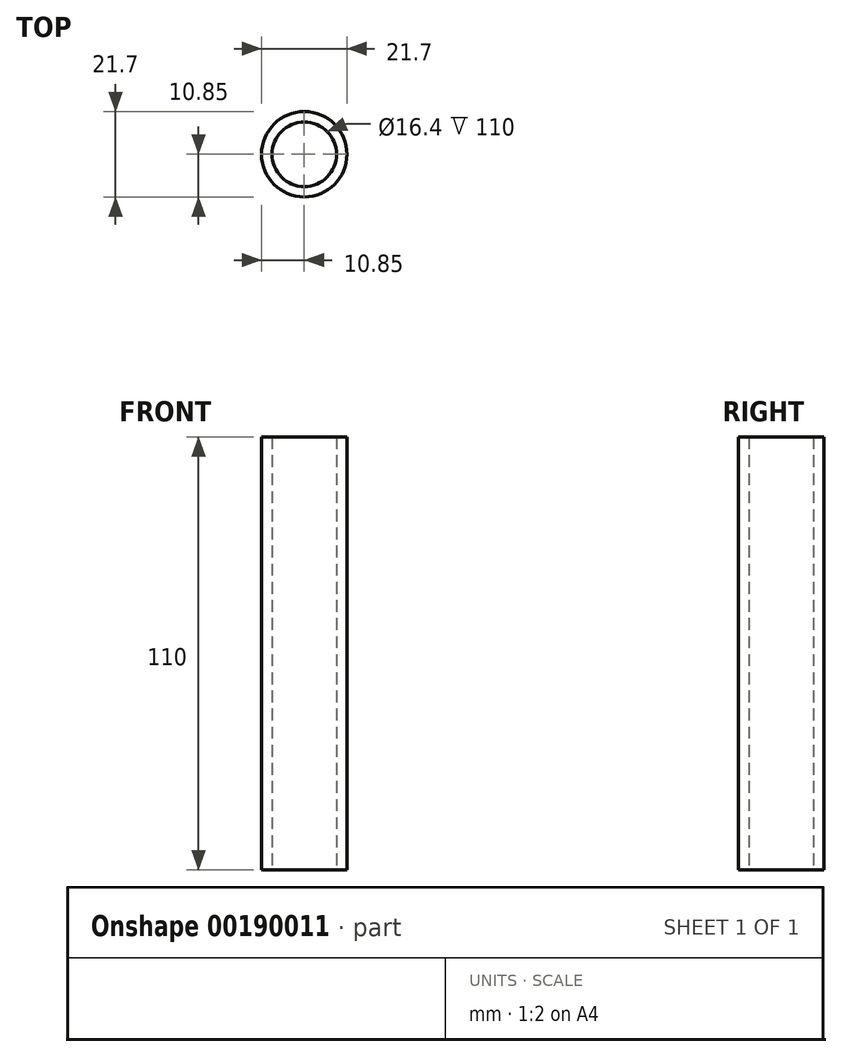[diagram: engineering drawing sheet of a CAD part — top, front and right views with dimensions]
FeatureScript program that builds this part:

...

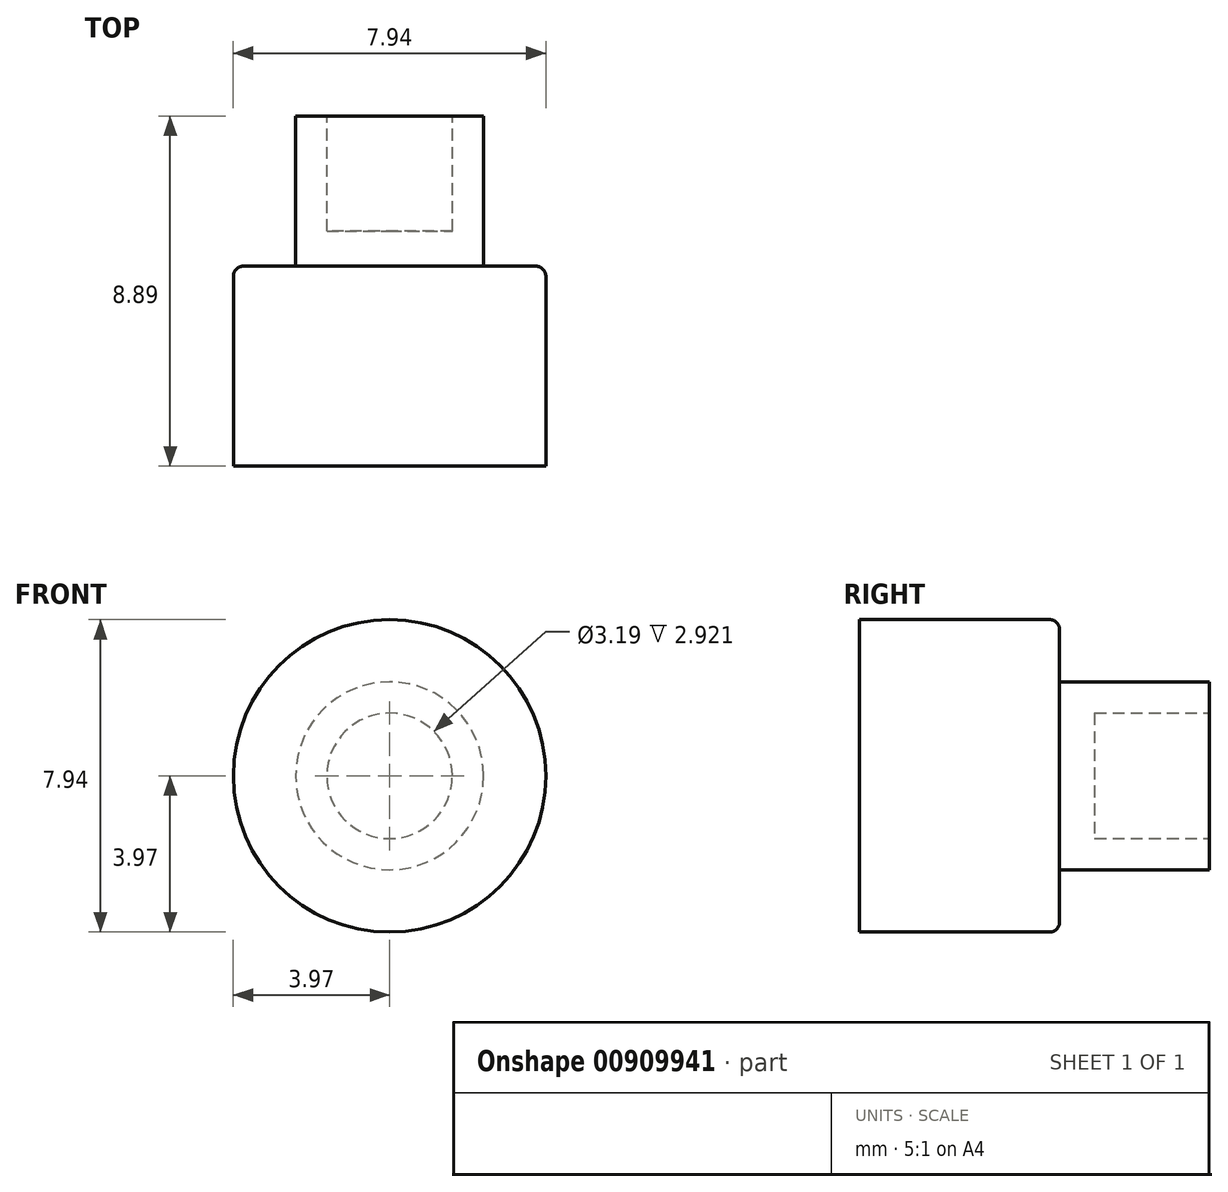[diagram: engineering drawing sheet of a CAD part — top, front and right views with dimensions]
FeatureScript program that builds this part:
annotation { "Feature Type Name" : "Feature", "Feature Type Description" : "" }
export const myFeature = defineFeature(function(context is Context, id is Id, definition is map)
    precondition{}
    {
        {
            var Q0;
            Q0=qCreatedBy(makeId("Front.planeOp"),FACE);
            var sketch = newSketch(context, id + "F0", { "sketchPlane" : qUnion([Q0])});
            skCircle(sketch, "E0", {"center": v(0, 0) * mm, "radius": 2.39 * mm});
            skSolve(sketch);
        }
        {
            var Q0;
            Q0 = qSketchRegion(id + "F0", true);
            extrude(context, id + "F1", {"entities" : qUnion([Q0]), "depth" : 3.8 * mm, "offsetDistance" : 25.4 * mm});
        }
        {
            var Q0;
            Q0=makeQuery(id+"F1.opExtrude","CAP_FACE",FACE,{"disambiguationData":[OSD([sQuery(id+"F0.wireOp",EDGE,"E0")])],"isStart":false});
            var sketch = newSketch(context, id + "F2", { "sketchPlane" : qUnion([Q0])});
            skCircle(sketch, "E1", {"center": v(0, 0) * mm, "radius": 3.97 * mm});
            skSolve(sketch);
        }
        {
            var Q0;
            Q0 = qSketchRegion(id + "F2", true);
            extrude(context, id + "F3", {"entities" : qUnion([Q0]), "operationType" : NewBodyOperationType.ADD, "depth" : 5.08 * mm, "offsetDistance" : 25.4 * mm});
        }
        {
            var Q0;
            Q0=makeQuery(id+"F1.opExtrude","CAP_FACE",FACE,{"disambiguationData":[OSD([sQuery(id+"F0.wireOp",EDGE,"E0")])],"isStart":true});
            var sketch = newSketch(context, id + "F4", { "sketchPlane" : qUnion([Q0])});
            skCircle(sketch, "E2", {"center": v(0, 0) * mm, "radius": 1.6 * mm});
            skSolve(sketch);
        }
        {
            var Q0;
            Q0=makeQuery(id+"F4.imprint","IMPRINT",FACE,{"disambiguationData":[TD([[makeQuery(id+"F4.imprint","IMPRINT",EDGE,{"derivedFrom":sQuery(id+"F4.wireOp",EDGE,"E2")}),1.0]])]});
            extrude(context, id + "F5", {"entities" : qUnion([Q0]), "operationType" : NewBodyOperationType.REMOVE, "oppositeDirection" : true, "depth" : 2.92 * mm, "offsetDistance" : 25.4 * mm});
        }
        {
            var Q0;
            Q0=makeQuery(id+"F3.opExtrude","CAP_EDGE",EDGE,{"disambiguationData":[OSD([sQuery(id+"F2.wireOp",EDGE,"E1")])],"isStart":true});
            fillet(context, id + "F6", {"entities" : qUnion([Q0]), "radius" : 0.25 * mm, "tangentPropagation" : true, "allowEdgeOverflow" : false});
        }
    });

### TASK BRIEF
Return each line of the entries above that contains the string "skCircle", treating uppercase and lowercase letters as distinct.

### WORKED SOLUTION
            skCircle(sketch, "E0", {"center": v(0, 0) * mm, "radius": 2.39 * mm});
            skCircle(sketch, "E1", {"center": v(0, 0) * mm, "radius": 3.97 * mm});
            skCircle(sketch, "E2", {"center": v(0, 0) * mm, "radius": 1.6 * mm});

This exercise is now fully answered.